As always, here are the tests. They yield 100% coverage but I still need to add some asserts on the column names.

/// <summary>
/// Tests for the HtmlTableParser class
/// </summary>
[TestClass]
public class ParserTest
{
    private TestContext testContextInstance;
 
    /// <summary>
    /// Verify that HtmlTableParser can parse an HTML file containing a single table. The
    /// test file includes a commented out table which should be ignored. Note some tags use
    /// attributes (we test we can parse tags with and without attributes).
    /// </summary>
    [TestMethod]
    [DeploymentItem(@"data\singleTable.txt")]
    public void TestParseSingleTable()
    {
        string html = File.ReadAllText("singleTable.txt");
        DataTable table = HtmlTableParser.ParseTable(html);
 
        AssertTable(GetExpectedData(), table);
    }
 
    /// <summary>
    /// Verify that HtmlTableParser can parse an HTML file containing multiple tables. The
    /// test file includes a commented out table which should be ignored. The test file
    /// contains tables both with and without headers.
    /// </summary>
    [TestMethod]
    [DeploymentItem(@"data\multipleTables.txt")]
    public void TestParseMultipleTables()
    {
        string html = File.ReadAllText("multipleTables.txt");
        DataSet dataSet = HtmlTableParser.ParseDataSet(html);
        Assert.AreEqual(3, dataSet.Tables.Count);
 
        var expected = GetExpectedData();
 
        foreach (DataTable table in dataSet.Tables)
        {
            AssertTable(expected, table);
        }
    }
 
    private static string[][] GetExpectedData()
    {
        return new[]
        {
            new[] { "row 1, cell 1", "row 1, cell 2" },
            new[] { "row 2, cell 1", "row 2, cell 2" }
        };
    }
 
    private static void AssertTable(string[][] expected, DataTable table)
    {
        Assert.AreEqual(expected.Count(), table.Rows.Count, "Table did not contain the expected number of rows");
 
        for (int i = 0; i < expected.Count(); i++)
        {
            for (int j = 0; j < expected[i].Count(); j++)
            {
                string actualElement = (table.Rows[i][j] as string).Trim();
                string expectedElement = expected[i][j];
 
                Assert.AreEqual<string>(expectedElement, actualElement, "Table did not contain the expected element");
            }
        }
    }
}

These are the test files, which are just some basic HMTL.

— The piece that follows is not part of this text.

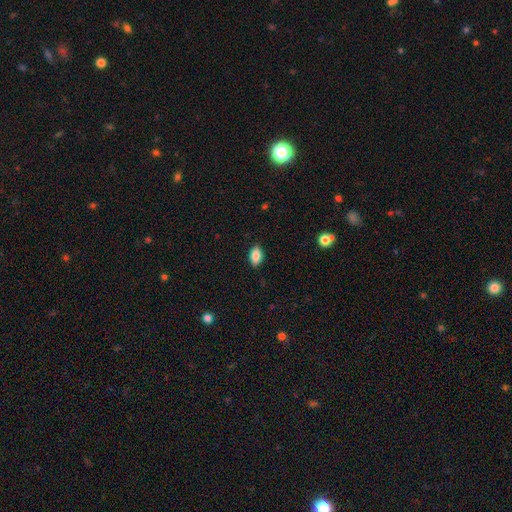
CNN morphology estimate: Smooth or featured? smooth (85%)
How rounded? in between (90%)
Merging? none (87%)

<!DOCTYPE html PUBLIC "-//W3C//DTD XHTML 1.0 Strict//EN" "http://www.w3.org/TR/xhtml1/DTD/xhtml1-strict.dtd">
<html xmlns="http://www.w3.org/1999/xhtml">
<head>
      <meta http-equiv="Content-Type" content="text/html; charset=iso-8859-1" />
    <meta name="robots" content="all" />
      <title>Title</title>
</head>
 
<body>
      <!-- This table is commented out, so it shouldn't be parsed.
      <table border="1">
            <tr  border="1">
                  <th>Commented Heading 1</th>
                  <th>Commented Heading 2</th>
            </tr>
            <tr  border="1">
                  <td>Commented row 1, cell 1</td>
                  <td>Commented row 1, cell 2</td>
            </tr>
            <tr  border="1">
                  <td>Commented row 2, cell 1</td>
                  <td>Commented row 2, cell 2</td>
            </tr>
      </table>
      -->
 
      <!-- The parser should ignore the border attributes -->
      <table border="1">
            <tr  border="1">
                  <th>Heading 1</th>
                  <th>Heading 2</th>
            </tr>
            <tr>
                  <td border="1">row 1, cell 1</td>
                  <td>row 1, cell 2</td>
            </tr>
            <tr  border="1">
                  <td>row 2, cell 1</td>
                  <td>row 2, cell 2</td>
            </tr>
      </table> 
</body>
</html>
<!DOCTYPE html PUBLIC "-//W3C//DTD XHTML 1.0 Strict//EN" "http://www.w3.org/TR/xhtml1/DTD/xhtml1-strict.dtd">
<html xmlns="http://www.w3.org/1999/xhtml">
<head>
      <meta http-equiv="Content-Type" content="text/html; charset=iso-8859-1" />
    <meta name="robots" content="all" />
      <title>Title</title>
</head>
 
<body>
      <!-- The parser should ignore the border attributes -->
      <table border="1">
            <tr  border="1">
                  <td>row 1, cell 1</td>
                  <td>row 1, cell 2</td>
            </tr>
            <tr  border="1">
                  <td>row 2, cell 1</td>
                  <td>row 2, cell 2</td>
            </tr>
      </table> 
      <!-- This table is commented out, so it shouldn't be parsed.
      <table border="1">
            <tr  border="1">
                  <th>Commented Heading 1</th>
                  <th>Commented Heading 2</th>
            </tr>
            <tr  border="1">
                  <td>Commented row 1, cell 1</td>
                  <td>Commented row 1, cell 2</td>
            </tr>
            <tr  border="1">
                  <td>Commented row 2, cell 1</td>
                  <td>Commented row 2, cell 2</td>
            </tr>
      </table>
      -->
      <table border="1">
            <tr  border="1">
                  <th>Heading 1</th>
                  <th>Heading 2</th>
            </tr>
            <tr  border="1">
                  <td>row 1, cell 1</td>
                  <td>row 1, cell 2</td>
            </tr>
            <tr  border="1">
                  <td>row 2, cell 1</td>
                  <td>row 2, cell 2</td>
            </tr>
      </table> 
      <table>
            <tr>
                  <td>row 1, cell 1</td>
                  <td>row 1, cell 2</td>
            </tr>
            <tr  border="1">
                  <td>row 2, cell 1</td>
                  <td border="1">row 2, cell 2</td>
            </tr>
      </table> 
</body>
</html>
Apr 25 10

Hi-Fi Burn in and Demagnetisation

by Alex Peck

I purchased a second hand copy of the IsoTek Full System Enhancer CD. My aim? To debunk the incredulous claims that this CD can improve the fidelity of my Hi-Fi system. 6moons, amongst others, have given favourable reviews, which made me curious.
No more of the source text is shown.